I've consulted the documentation here:
http://geode.apache.org/docs/guide/developing/distributed_regions/locking_in_global_regions.html
I have configured a cache.xml file for use with my application like so:
<?xml version="1.0" encoding="UTF-8"?>
<client-cache
xmlns="http://geode.apache.org/schema/cache"
xmlns:xsi="http://www.w3.org/2001/XMLSchema-instance"
xsi:schemaLocation="http://geode.apache.org/schema/cache
http://geode.apache.org/schema/cache/cache-1.0.xsd"
version="1.0">
<pool name="serverPool">
<locator host="localhost" port="10334"/>
</pool>
<region name="testRegion" refid="CACHING_PROXY">
<region-attributes pool-name="serverPool"
scope="global"/>
</region>
</client-cache>
In my Application.java I have exposed the region as a bean via:
@SpringBootApplication
public class Application {
@Bean
ClientCache cache() {
return new ClientCacheFactory()
.create();
}
@Bean
Region<String, Integer> testRegion(final ClientCache cache) {
return cache.<String, Integer>getRegion("testRegion");
}
public static void main(String[] args) {
SpringApplication.run(Application.class, args);
}
}
And in my "service" DistributedCounter.java:
@Service
public class DistributedCounter {
@Autowired
private Region<String, Integer> testRegion;
/**
* Using fine grain lock on modifier.
* @param counterKey {@link String} containing the key whose value should be incremented.
*/
public void incrementCounter(String counterKey) {
if(testRegion.getDistributedLock(counterKey).tryLock()) {
try {
Integer old = testRegion.get(counterKey);
if(old == null) {
old = 0;
}
testRegion.put(counterKey, old + 1);
} finally {
testRegion.getDistributedLock(counterKey).unlock();
}
}
}
I have used gfsh to configure a region named /testRegion - however there is no option to indicate that it's type should be "GLOBAL", only a variety of other options are available - ideally this should be a persistent, and replicated cache though so the following command:
create region --name=/testRegion --type=REPLICATE_PERSISTENT
Using the how-to at: http://geode.apache.org/docs/guide/getting_started/15_minute_quickstart_gfsh.html it is easy to see the functionality of persistence and replication on my two node configuration.

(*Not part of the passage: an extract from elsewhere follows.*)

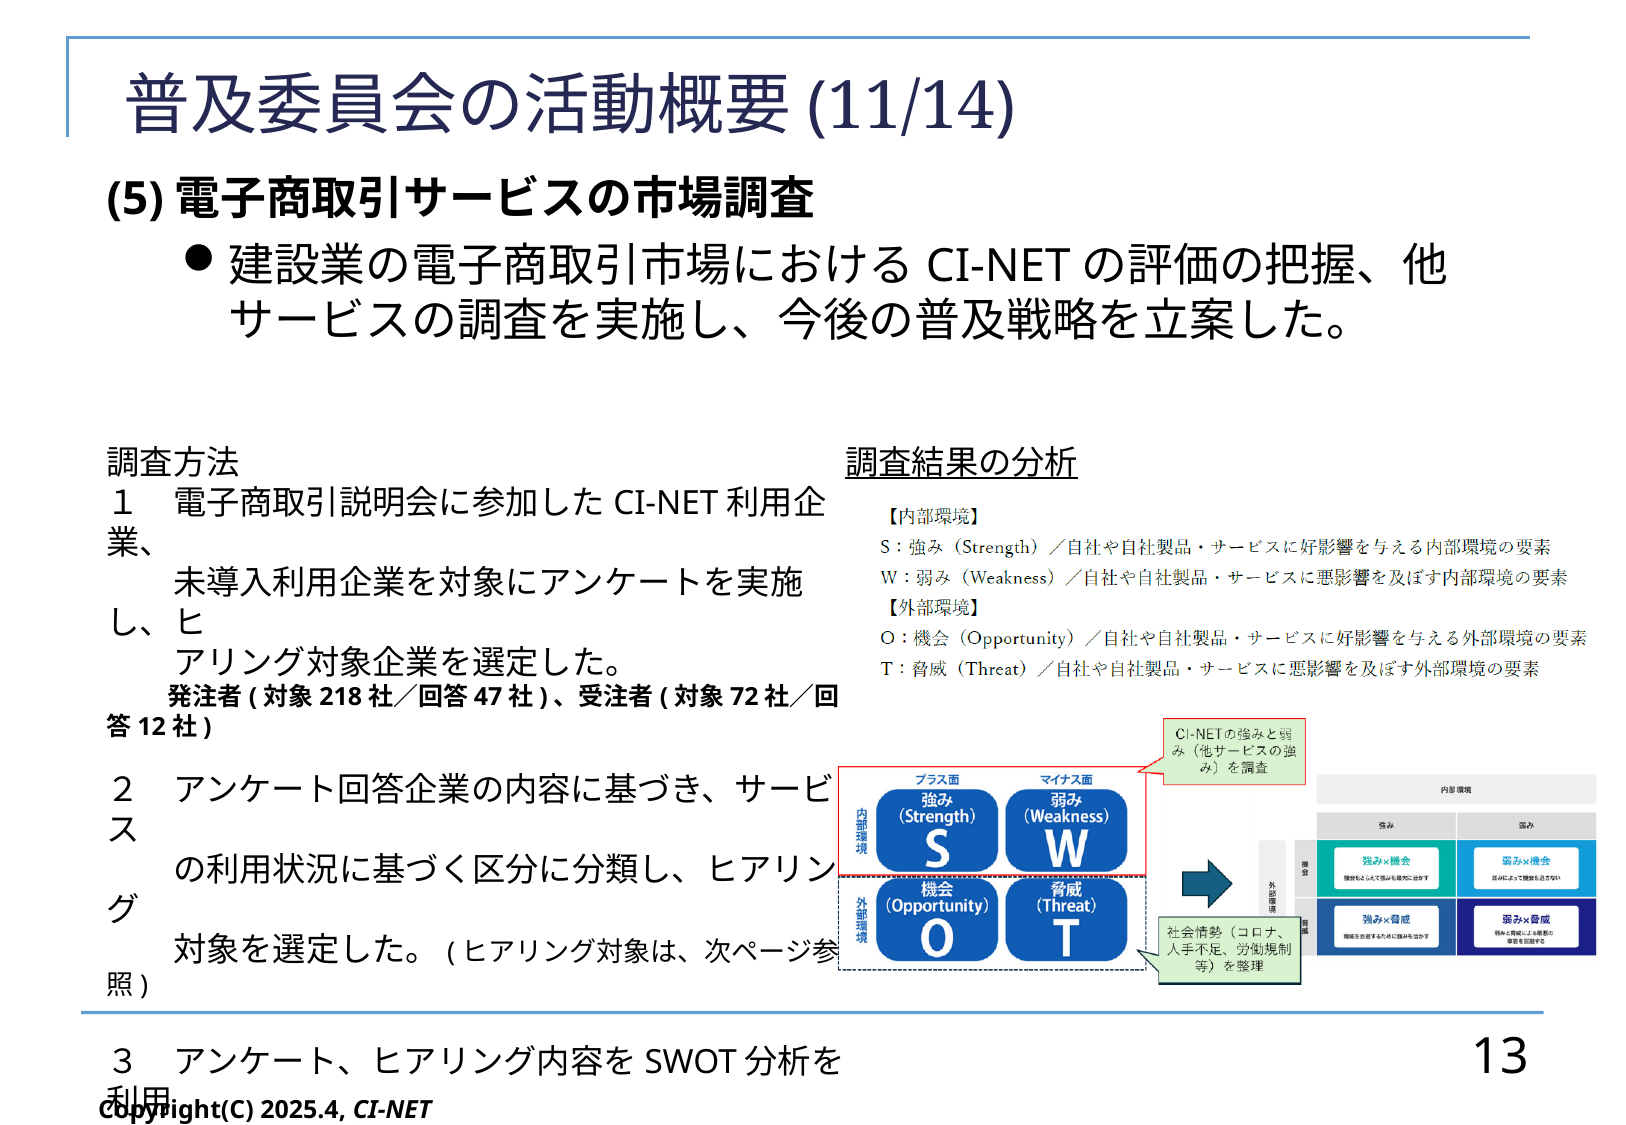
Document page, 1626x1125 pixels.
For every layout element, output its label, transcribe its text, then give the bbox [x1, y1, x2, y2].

However, the locking in DistributedCounter, above, does not cause any errors - but it just does not work when two processes attempt to acquire a lock on the same "key" - the second process is not blocked from acquiring the lock. There is an earlier code sample from the Gemfire forums which uses the DistributedLockService - which the current documentation warns against using for locking region entries.
Is the use-case of fine-grained locking to support a "map" of atomically incremental longs a supported use case, and if so, how to appropriately configure it?